▶ _AVAILABLE DATA_
*** Begin section ***
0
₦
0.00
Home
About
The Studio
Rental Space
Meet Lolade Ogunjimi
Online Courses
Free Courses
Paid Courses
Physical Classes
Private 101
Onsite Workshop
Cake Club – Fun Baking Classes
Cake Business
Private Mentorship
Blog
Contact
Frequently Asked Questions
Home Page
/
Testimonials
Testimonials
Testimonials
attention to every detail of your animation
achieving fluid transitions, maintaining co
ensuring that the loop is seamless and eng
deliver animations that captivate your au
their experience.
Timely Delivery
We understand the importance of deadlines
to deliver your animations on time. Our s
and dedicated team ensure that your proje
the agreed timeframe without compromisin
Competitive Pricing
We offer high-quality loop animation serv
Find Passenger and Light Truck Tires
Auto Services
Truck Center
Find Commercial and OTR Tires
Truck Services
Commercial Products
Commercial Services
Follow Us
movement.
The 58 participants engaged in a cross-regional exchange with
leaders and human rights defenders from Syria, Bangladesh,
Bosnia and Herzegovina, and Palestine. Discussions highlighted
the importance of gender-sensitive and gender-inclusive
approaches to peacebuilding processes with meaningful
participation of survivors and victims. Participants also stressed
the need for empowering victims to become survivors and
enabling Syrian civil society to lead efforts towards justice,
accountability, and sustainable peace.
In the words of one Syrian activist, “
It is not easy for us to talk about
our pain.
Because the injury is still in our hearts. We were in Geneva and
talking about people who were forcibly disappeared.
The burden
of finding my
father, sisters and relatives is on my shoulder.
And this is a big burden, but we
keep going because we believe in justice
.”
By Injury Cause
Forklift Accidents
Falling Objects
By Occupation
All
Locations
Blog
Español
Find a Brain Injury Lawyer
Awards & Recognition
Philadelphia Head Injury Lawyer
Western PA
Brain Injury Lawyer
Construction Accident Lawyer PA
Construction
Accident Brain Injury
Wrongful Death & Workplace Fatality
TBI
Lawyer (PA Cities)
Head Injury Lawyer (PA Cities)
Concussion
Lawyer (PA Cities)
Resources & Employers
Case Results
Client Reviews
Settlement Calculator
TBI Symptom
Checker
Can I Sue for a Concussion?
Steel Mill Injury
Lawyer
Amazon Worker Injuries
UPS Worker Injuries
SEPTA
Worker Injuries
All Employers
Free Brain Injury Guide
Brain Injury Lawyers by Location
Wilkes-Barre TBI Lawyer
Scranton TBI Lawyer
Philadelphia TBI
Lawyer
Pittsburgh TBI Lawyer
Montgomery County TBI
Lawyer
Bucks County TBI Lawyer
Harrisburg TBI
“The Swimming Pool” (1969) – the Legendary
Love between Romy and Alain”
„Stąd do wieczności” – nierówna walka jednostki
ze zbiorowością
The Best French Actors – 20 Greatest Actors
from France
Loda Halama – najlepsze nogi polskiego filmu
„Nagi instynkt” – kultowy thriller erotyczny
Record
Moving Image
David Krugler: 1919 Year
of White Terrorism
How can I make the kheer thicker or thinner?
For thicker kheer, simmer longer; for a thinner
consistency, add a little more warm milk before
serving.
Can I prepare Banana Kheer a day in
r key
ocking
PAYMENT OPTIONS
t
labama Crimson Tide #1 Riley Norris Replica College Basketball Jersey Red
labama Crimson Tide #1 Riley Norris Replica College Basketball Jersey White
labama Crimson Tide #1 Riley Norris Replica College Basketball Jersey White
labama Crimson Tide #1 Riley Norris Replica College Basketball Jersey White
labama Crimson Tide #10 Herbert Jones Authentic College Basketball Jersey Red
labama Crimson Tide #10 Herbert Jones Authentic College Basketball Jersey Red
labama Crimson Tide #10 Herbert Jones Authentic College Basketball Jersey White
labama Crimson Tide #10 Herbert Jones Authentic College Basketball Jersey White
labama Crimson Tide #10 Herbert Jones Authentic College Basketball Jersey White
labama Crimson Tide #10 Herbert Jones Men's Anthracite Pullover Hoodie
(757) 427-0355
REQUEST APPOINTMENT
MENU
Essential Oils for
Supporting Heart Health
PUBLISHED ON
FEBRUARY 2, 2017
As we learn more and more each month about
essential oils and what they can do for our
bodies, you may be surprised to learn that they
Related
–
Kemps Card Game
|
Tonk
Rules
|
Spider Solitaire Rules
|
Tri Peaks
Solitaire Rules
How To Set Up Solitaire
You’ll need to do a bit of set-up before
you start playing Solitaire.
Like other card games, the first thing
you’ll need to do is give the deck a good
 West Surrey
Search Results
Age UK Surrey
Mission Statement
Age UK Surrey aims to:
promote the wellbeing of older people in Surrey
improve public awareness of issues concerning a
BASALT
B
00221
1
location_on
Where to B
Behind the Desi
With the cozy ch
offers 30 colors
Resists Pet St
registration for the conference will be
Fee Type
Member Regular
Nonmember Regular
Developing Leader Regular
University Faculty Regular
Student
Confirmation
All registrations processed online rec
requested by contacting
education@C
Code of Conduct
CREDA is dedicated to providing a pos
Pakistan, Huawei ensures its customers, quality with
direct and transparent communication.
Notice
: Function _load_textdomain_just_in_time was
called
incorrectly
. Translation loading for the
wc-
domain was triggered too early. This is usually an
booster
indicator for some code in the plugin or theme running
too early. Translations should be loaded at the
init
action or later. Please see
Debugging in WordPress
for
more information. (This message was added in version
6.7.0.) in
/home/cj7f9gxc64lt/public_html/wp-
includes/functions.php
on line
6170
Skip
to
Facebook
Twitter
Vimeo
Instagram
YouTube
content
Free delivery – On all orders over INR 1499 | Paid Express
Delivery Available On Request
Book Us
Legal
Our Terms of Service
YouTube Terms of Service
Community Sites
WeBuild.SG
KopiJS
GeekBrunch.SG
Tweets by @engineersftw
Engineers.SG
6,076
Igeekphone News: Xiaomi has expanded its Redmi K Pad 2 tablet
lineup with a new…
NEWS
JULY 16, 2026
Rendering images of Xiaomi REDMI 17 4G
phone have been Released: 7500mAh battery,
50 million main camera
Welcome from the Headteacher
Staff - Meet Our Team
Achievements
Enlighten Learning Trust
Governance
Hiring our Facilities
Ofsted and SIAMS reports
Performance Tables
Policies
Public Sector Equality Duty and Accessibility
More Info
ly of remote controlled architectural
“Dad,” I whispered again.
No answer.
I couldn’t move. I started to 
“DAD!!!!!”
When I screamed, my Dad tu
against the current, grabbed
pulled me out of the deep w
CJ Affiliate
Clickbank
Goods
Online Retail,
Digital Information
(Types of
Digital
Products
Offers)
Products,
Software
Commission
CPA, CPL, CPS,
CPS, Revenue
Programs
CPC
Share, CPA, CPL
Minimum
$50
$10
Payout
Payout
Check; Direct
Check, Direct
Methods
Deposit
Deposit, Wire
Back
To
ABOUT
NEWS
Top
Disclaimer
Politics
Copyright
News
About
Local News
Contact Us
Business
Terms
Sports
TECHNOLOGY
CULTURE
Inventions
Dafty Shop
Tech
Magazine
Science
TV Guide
*** End section ***
If a line in the material contains "Services", show it.

Auto Services
Truck Services
Commercial Services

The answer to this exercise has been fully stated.